Cyprus’ Economy and Competitiveness Council says government encouragement is required to enable more company acquisitions and mergers to improve productivity and robustness.
According to recommendations issued by the advisory body, the aim is to create larger companies that could take advantage of economies of scale and become more productive and competitive, attract specialised personnel, and become more resilient.
“The change of culture for the promotion of acquisitions and mergers, as well as the provision of incentives in this direction, are issues the government should consider”, the Council points out.
It said micro-firms and small firms face barriers to finance access and need help innovating or creating an integrated strategy to export and compete in the international economic environment.
Some 92.9% of businesses are classified as very small, with up to 9 employees and 6.1% as small businesses with less than 50 employees.
The Council recommends the creation of an integrated framework of support and culture change regarding the promotion of acquisitions and mergers through the establishment of an Office to inform and guide businesses that wish to consider the possibility.
It also proposes the modernisation of the legal framework for mergers and acquisitions of companies.
“The legal basis for mergers and acquisitions should be consistent with the modern spirit that exists in mature stock markets.”

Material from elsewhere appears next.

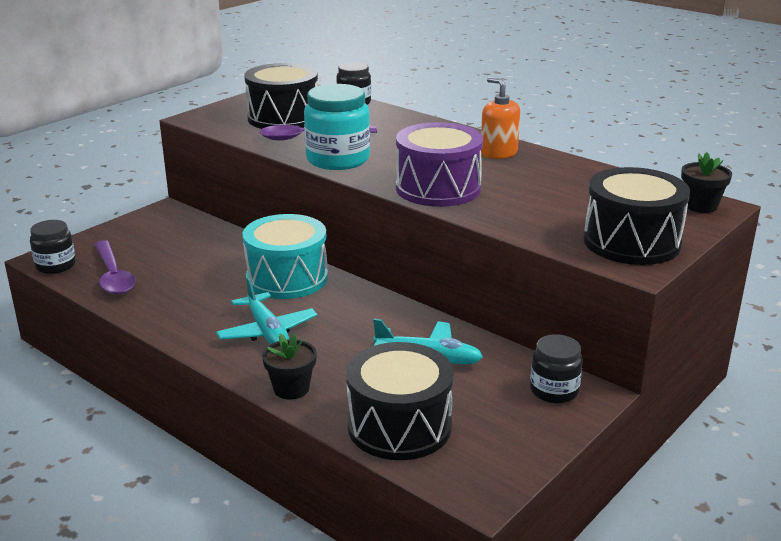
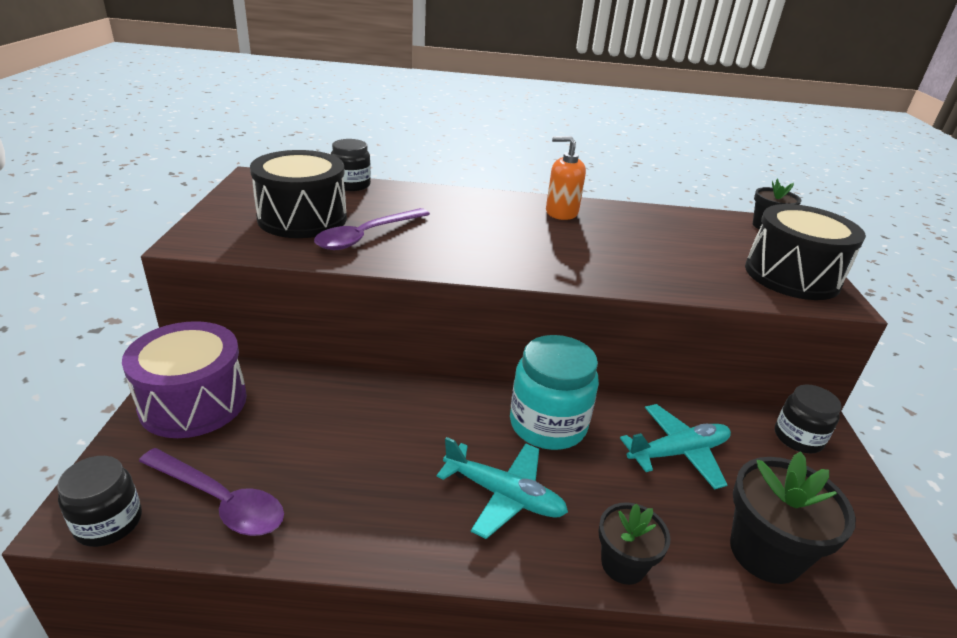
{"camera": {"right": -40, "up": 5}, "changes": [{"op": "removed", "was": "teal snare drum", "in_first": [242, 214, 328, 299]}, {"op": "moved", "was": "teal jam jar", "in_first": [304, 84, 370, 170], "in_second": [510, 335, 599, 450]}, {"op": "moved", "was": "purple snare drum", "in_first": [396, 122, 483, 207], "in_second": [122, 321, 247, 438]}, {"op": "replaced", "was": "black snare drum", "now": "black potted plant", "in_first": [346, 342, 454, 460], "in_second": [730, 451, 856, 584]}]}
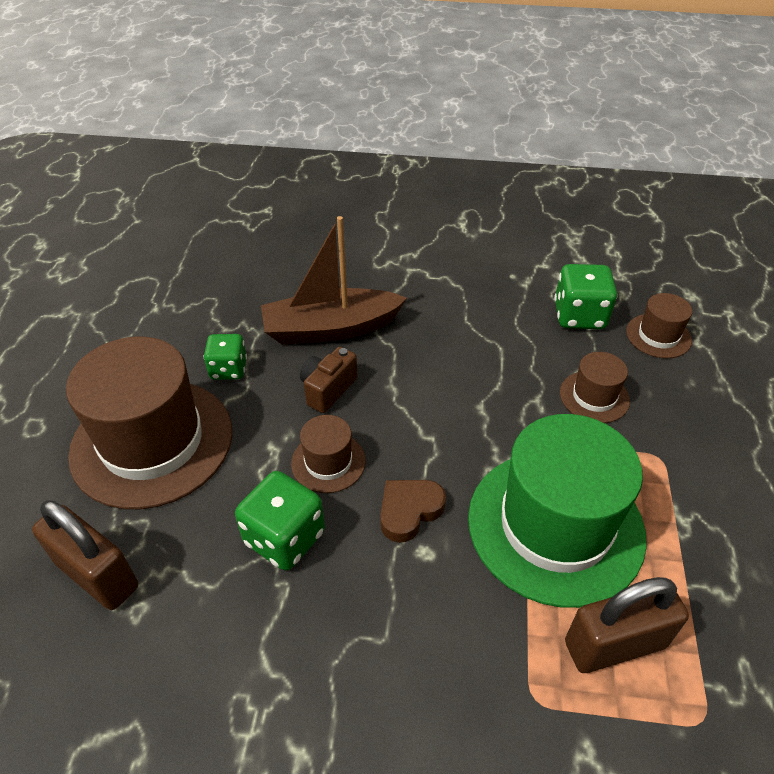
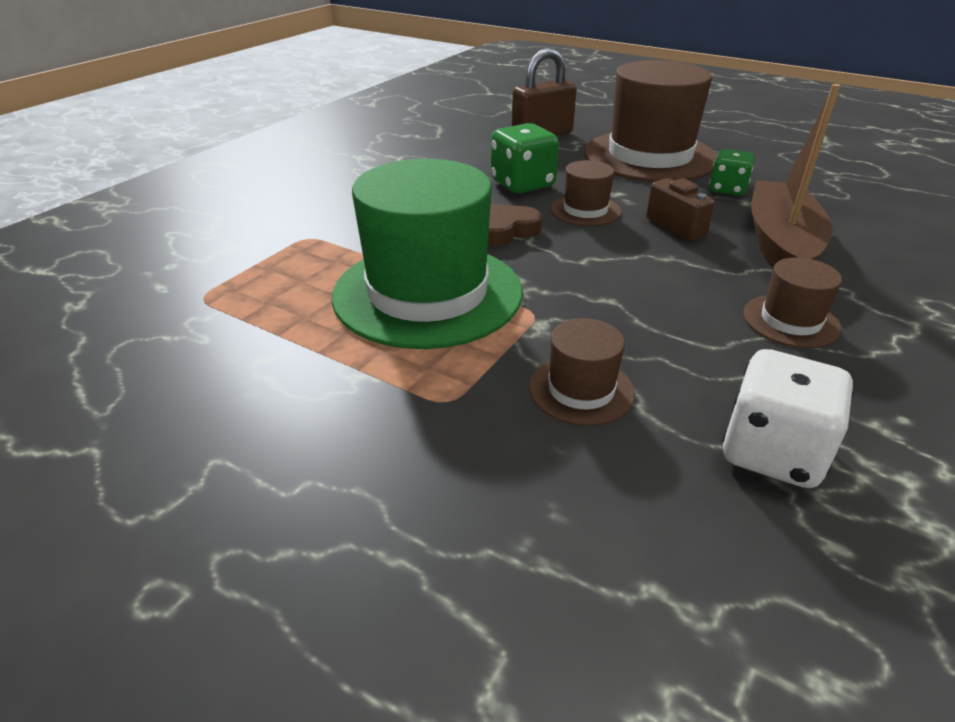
{"camera": {"right": 115, "up": -10}, "changes": [{"op": "removed", "was": "russet lock", "in_first": [565, 577, 689, 673]}, {"op": "moved", "was": "russet hat", "in_first": [626, 293, 692, 358], "in_second": [743, 257, 842, 348]}, {"op": "recoloured", "was": "emerald dice", "now": "snow-white dice", "in_first": [554, 264, 618, 329], "in_second": [722, 349, 854, 488]}, {"op": "turned", "was": "russet heart shape", "in_first": [380, 480, 446, 543], "in_second": [488, 204, 542, 246], "clockwise": -105}]}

Also recommended are tax relief and the elimination of burdens, applying tax incentives in the agricultural sector, and subsidies for agricultural equipment and machinery.
According to the proposal, tax reliefs will be applied to companies that employ up to 250 workers with an annual turnover that does not exceed €50 mln.
It also proposes the provision of specialised advisory services for companies intending to merge through the Advisory Services Plan of the Ministry of Energy, Trade and Industry and facilitating access to financing.
“Mergers and acquisitions in Cyprus are at very low levels, as most of the businesses are family run in traditional sectors – where there is no culture of mergers to expand businesses.
“The new Long-Term Strategy for the sustainable development of Cyprus proposes a new model until 2035 and sets as an important pillar the improvement of the competitiveness and productivity of Cypriot businesses and the shift towards exports through digitalisation and continuous training.
“Achieving this goal requires larger enterprise sizes that can respond to changing market conditions and survive in a globalised environment.”